Data are from the Honolulu-Asia Aging Study (HAAS), a prospective community-based study of 3734 Japanese American men 71 to 93 years of age at baseline in 1991 to 1993. The analysis included 2588 men who were free of dementia at the first assessment, had an ABI measure, and were examined up to 2 more times for dementia between 1994 and 1999. The sample included 240 incident cases of dementia (144 of Alzheimer's disease, 46 of vascular dementia, and 50 of dementia of other causes). Hazard ratios (HRs) and 95% confidence intervals (CIs) were calculated from Cox proportional-hazards models with age as the time scale after adjustment for education, year of birth, high blood pressure, body mass index, diabetes mellitus, cholesterol concentration, smoking status, alcohol consumption, and apolipoprotein E epsilon4 allele. A low ABI was associated with an increased risk of dementia and vascular dementia (HR, 1.66; 95% CI, 1.16 to 2.37; and HR, 2.25; 95% CI, 1.07 to 4.73, respectively). ABI was weakly associated with Alzheimer's disease (HR, 1.57; 95% CI, 0.98 to 2.53), particularly in the apolipoprotein E epsilon4 carriers (HR, 1.43; 95% CI, 1.02 to 1.96).
These results suggest that ABI, a measure of atherosclerosis, is associated with the incidence of total dementia, vascular dementia, and Alzheimer's disease in carriers of the apolipoprotein E epsilon4 allele.

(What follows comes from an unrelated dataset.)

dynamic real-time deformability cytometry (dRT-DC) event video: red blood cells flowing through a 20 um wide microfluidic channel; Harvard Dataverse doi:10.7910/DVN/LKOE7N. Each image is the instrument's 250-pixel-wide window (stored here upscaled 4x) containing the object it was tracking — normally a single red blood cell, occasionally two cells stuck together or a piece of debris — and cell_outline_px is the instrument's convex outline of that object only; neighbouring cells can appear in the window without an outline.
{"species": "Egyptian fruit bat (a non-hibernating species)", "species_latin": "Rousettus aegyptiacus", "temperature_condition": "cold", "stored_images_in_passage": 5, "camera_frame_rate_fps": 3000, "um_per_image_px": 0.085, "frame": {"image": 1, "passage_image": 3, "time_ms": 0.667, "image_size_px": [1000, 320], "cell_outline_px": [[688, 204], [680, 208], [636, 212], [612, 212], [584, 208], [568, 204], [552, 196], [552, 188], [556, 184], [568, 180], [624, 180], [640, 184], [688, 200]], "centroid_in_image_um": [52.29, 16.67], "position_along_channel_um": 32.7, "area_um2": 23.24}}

踝臂指数(ABI)测量是评估外周动脉疾病的一种非侵入性检查。低ABI与心血管疾病及后续死亡率密切相关。有证据表明血管成分在痴呆症发病机制中存在。在此,我们研究ABI与痴呆症及其亚型之间的关联。
数据来自檀香山亚洲老年研究(HAAS),这是一项基于社区的前瞻性研究,1991年至1993年基线时纳入了3734名71至93岁的日裔美国男性。分析纳入了2588名男性,他们在首次评估时无痴呆症,进行了ABI测量,并在1994年至1999年期间接受了多达2次的痴呆症检查。样本包括240例痴呆症新发病例(144例阿尔茨海默病、46例血管性痴呆和50例其他原因导致的痴呆)。在对教育程度、出生年份、高血压、体重指数、糖尿病、胆固醇浓度、吸烟状况、饮酒量和载脂蛋白Eε4等位基因进行调整后,以年龄为时间尺度,从Cox比例风险模型计算风险比(HRs)和95%置信区间(CIs)。低ABI与痴呆症和血管性痴呆风险增加相关(HR分别为1.66;95%CI为1.16至2.37;以及HR为2.25;95%CI为1.07至4.73)。ABI与阿尔茨海默病弱相关(HR为1.57;95%CI为0.98至2.53),尤其是在载脂蛋白Eε4携带者中(HR为1.43;95%CI为1.02至1.96)。
这些结果表明,作为动脉粥样硬化指标的ABI与载脂蛋白Eε4等位基因携带者中总痴呆症、血管性痴呆和阿尔茨海默病的发病率相关。